Upon arrival at the Capitoline Hill in Rome, 13 year old DS looked at the forum spread out below him and said "Have you brought me all this way to look at a load of old stones?". Which precipitated a 49 year old tantrum 😆

Also, they have both, separately, puked in swimming pools, sparking mass evacuations.

Naughty Tree GrinGrinGrin

Piscescat · 07/01/2024 01:00

😂 😂 😂 😂 😂
Ha sorry, meant to reply to 9ne messageun particular but so many 9f these made me laugh out loud!

SinnerBoy · 07/01/2024 06:31

It was February half term, when my reception aged daughter demanded to go to Plessey Woods.
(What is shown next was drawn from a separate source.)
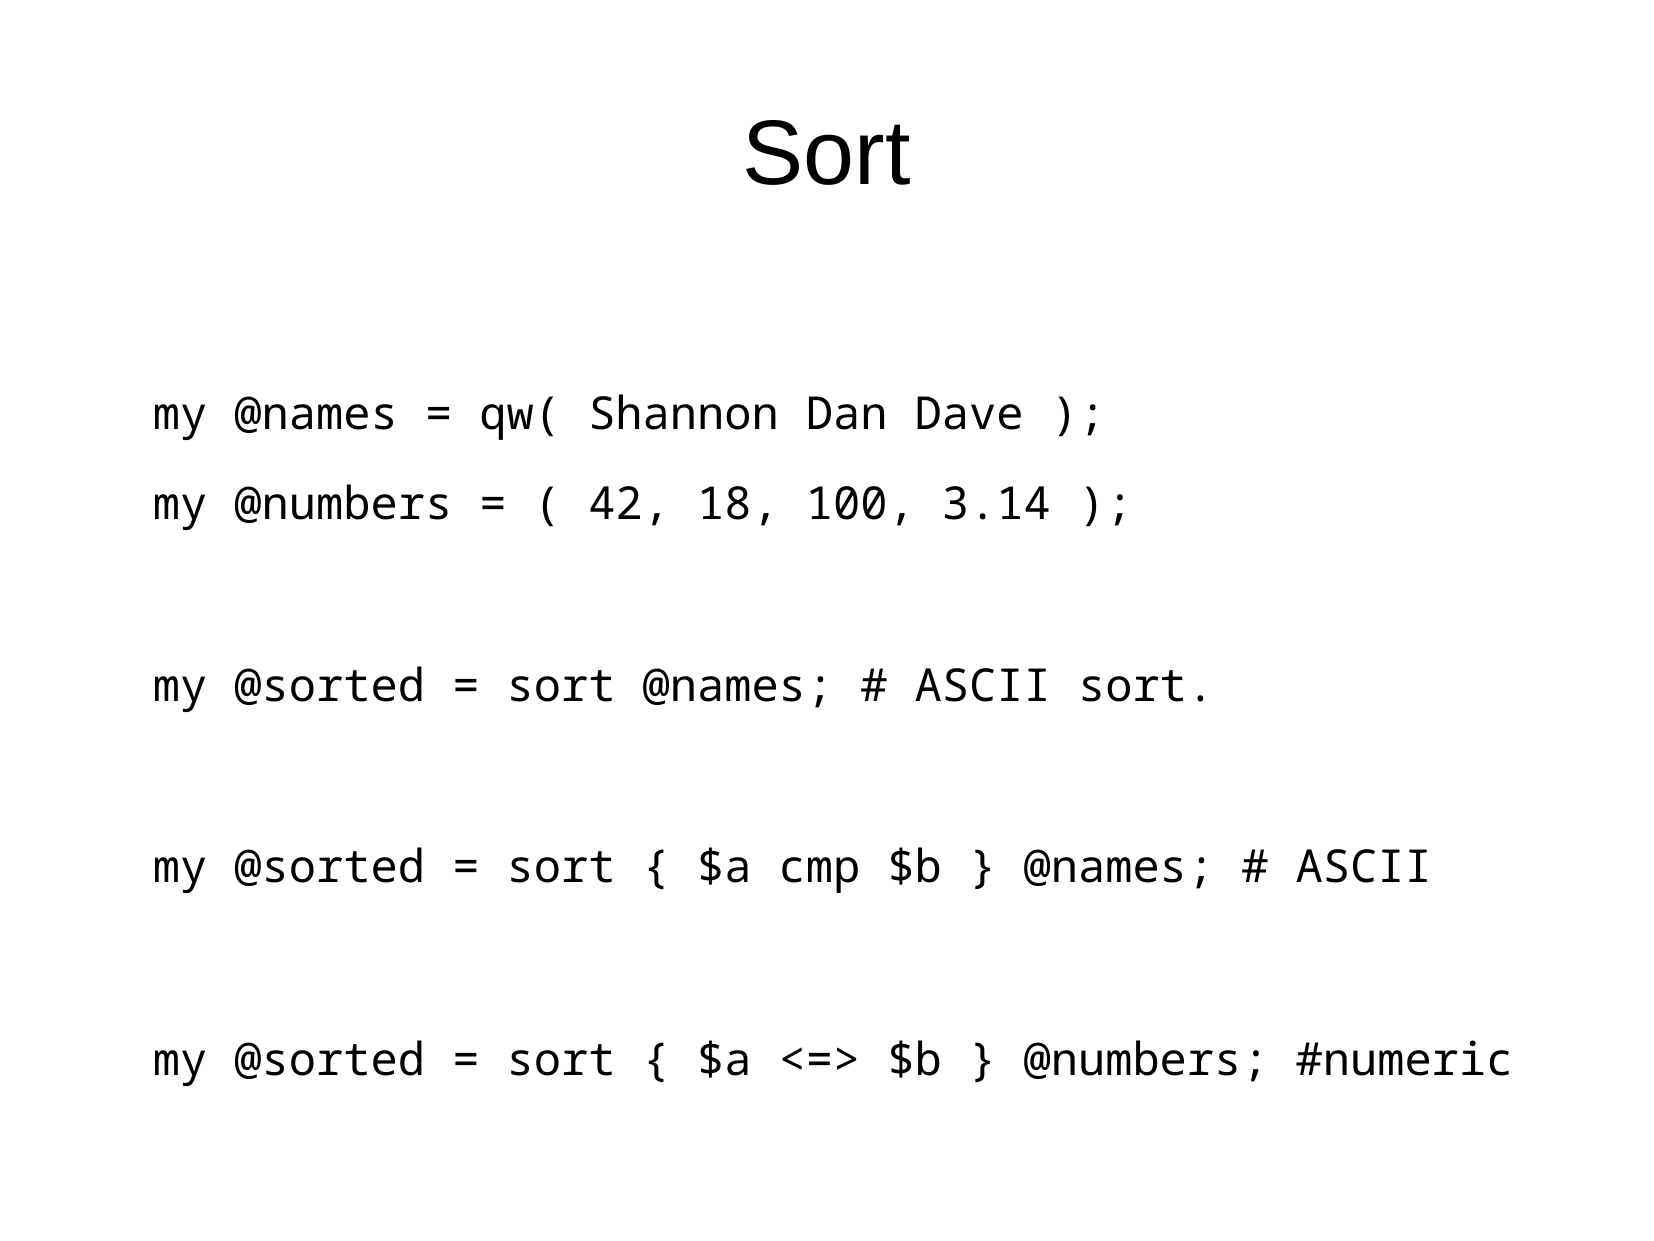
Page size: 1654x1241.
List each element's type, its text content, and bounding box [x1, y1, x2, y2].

list my @names = qw( Shannon Dan Dave ); my @numbers = ( 42, 18, 100, 3.14 ); my @sorted = sort @names; # ASCII sort. my @sorted = sort { $a cmp $b } @names; # ASCII my @sorted = sort { $a <=> $b } @numbers; #numeric [82, 290, 1571, 1096]
title Sort [82, 49, 1571, 257]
At one in the afternoon, it was minus 2°

Typical palarver of getting ready, she refused to wear gloves to the point that she threw them on the pavement as I closed the car door. "OK, don't moan about cold hands," I said and threw them in the porch.

It was, according to the car, minus 5° when we got there, at about 2:30. I warned her not to go in the river, or on the ice, but of course, she contrived a way to "accidentally" slide down the bank. That went well. She went through the ice and got soaked, hurting her bum, to boot.

As I was knee deep, fishing her screaming, crying arse out, our Labrador thought, "Ha hey! This looks fun!" and crashed into the back of my knees. I was wringing from the waist down and DD from head to foot.

I managed to calm her, get her tights and leggings off and put my fleece on her. She couldn't walk and was screaming about how much the cold hurt, so I had to carry her back to the car, up a churned up, half frozen muddy track. I had her tights and leggings round my neck.

Her wellies kept falling off, so I had to carry them, too. Of course, it then decided to sleet, with the wind blowing it into my face all the bloody way to the car.

I had to try to dry her with the horrible, scratchy army surplus blanket from the boot (estate car) which is there to stop the dog's grime from spoiling the carpet. More tears an screaming, I'm sure it did hurt!

I could barely clench my hands, we stopped for ten minutes with the heating on full blast, before I felt able to leave.

Got home, my wife agreed that it was all my fault and what was for dinner? Well, as she'd been lying on the couch watching telly all day, I had no idea... my fault too!